The power of encoding information into materials, we can look at how objects can be designed to respond to an outside force so that it changes over time. Creating an object that responds to a change in its environment in a pre-programmed way; for example, when an object is printed with a hydrophilic material layer, it responds to the presence of water by changing shape. This is a step towards living materials designed to change in response to their environment.

If manufacturing evolves to harness water-based chemistry, it may allow the use of many more biocompatible and biodegradable materials. When layered with sophisticated structural patterns, waterbased materials such as hydrogels may be designed for new and elegant applications, unlocking the door to high performance fabrication with ubiquitous bio-friendly materials at local levels of scale. It may become possible to envision a future where high performance products are made from easily accessible, natural materials that can be fed into biological cycles as easily as leaf litter.

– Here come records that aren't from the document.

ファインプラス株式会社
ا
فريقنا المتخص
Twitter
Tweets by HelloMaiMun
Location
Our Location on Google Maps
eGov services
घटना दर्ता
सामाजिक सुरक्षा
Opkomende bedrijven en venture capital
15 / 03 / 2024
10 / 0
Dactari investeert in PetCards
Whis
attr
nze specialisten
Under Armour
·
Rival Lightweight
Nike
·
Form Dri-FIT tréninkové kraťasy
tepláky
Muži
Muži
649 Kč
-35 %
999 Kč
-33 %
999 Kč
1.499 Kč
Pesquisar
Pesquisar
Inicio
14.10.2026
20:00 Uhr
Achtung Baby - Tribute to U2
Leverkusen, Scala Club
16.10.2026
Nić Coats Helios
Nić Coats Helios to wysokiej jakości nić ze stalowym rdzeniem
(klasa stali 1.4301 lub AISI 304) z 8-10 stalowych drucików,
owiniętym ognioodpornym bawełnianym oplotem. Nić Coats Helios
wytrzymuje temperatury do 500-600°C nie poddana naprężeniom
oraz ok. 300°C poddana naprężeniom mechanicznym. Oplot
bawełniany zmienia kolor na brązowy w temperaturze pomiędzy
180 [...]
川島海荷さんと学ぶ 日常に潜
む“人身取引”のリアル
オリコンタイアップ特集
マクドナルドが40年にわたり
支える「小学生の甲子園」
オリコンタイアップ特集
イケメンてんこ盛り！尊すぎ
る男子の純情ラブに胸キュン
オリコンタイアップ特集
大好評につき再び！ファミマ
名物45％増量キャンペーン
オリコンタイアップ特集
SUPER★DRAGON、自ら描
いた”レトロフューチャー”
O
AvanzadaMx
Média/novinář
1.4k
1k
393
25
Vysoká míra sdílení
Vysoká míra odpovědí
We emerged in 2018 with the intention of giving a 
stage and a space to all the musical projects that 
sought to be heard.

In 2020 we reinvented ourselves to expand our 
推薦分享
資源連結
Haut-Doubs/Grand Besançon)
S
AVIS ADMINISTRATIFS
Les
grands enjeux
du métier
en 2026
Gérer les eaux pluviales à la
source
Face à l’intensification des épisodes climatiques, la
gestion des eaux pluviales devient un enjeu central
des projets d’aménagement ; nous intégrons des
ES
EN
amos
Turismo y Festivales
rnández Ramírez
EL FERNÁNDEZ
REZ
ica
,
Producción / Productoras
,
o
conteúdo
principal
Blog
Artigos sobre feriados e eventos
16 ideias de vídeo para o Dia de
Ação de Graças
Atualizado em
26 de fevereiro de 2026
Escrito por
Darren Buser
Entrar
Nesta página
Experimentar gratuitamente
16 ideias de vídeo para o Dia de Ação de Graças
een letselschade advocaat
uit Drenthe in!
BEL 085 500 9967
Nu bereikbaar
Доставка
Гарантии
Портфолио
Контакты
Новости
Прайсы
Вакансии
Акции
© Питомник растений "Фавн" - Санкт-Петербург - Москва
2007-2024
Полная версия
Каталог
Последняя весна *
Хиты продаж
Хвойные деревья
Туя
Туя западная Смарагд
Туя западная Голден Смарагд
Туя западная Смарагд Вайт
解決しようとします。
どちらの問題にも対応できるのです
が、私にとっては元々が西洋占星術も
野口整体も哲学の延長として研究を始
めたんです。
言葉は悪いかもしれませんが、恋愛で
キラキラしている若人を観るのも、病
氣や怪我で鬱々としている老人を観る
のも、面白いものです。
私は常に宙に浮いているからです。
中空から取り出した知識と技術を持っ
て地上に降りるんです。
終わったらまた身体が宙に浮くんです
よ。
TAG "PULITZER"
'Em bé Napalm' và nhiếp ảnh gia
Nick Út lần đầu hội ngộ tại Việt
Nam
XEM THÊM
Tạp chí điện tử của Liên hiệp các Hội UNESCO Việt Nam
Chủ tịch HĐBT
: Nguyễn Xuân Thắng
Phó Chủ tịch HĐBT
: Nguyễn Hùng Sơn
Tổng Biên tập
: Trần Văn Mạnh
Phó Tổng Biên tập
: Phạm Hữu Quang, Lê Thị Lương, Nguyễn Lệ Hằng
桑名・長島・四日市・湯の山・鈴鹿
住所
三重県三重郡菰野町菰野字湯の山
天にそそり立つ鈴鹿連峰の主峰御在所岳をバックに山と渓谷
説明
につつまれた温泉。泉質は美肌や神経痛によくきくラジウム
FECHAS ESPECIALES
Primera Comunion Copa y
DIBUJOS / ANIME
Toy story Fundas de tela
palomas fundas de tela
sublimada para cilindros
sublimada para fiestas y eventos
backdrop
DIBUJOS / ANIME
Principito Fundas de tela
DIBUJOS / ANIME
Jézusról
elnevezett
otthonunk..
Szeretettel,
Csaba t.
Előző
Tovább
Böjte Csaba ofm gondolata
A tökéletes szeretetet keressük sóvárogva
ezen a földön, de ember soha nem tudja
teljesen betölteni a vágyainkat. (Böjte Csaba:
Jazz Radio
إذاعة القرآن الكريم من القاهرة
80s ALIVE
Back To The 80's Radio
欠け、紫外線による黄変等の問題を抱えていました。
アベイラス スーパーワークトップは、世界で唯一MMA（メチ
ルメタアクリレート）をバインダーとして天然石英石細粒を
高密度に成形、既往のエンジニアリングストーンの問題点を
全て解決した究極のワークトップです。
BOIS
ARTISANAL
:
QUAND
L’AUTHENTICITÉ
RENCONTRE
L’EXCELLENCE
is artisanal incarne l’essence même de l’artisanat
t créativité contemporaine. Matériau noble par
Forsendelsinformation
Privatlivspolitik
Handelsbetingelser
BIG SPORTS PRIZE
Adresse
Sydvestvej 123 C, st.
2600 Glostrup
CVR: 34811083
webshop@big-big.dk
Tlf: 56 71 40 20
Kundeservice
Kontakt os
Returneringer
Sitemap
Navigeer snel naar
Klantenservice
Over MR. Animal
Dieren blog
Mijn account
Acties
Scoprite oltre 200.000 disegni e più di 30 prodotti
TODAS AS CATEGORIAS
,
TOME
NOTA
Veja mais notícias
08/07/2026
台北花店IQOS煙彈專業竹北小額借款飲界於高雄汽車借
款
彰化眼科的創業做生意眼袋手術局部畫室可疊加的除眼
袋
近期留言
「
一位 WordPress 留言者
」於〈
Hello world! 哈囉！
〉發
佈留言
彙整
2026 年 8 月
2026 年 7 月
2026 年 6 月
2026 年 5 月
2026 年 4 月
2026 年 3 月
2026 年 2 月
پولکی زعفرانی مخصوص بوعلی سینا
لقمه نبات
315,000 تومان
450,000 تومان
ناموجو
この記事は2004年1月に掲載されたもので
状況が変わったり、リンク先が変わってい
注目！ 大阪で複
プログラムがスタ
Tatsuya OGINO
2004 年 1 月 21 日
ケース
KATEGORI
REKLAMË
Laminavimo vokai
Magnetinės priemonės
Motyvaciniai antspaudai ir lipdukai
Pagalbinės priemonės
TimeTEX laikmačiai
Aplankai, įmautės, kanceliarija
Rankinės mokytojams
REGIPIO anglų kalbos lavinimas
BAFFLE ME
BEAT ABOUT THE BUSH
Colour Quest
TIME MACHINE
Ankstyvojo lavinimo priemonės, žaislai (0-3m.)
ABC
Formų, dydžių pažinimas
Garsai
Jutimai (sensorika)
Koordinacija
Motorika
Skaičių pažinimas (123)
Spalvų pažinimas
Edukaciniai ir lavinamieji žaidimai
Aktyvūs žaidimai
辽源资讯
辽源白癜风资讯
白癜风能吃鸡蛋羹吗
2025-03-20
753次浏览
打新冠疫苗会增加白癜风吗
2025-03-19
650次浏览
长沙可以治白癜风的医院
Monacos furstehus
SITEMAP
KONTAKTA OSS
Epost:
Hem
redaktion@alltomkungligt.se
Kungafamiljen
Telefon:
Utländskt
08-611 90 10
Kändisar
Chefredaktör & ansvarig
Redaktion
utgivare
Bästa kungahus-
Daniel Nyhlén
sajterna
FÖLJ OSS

If we design intelligent materials that use structure to attain high performance properties, using bulk metals and toxic chemistry may cease to be preferred engineering options. Nature challenges us to see information everywhere: in the fold of every wing, in the structure of every blade of grass. If we design materials this way, the distinction between biological and technical nutrients may become blurred. Elements such as iron and magnesium, although framed as technical nutrients for the circular economy, are also part of biological processes. Iron helps transport oxygen in the body, while magnesium is crucial for photosynthesis. A rule of thumb for materials in the circular economy may be less about intrinsic properties, and more about access to and concentration of nutrients.

Unlike today’s economy in which recycling is akin to unscrambling an omelet, materials that can be programmed to assemble like Lego can also be programmed to disassemble. With digital information for disassembly encoded in the very materials that make up products, waste flows will become data flows – the very definition of intelligent assets.

Reflecting back, a provocative question arises: can we think about information and materials as separate flows? As digital manufacturing emerges as the new norm, a fundamental rethink may be in order, and may uncover hidden economic potential in treating materials like information flows, unlocking new sources of value. Such a rethink may bring us closer to how natural systems manage materials: as molecules of data.

Devising physical and chemical reactions that give rise to new products and processes that have the ability to meet sustainability goals, such as becoming more energy-efficient, and reducing the amount of waste or harmful matter found in the environment.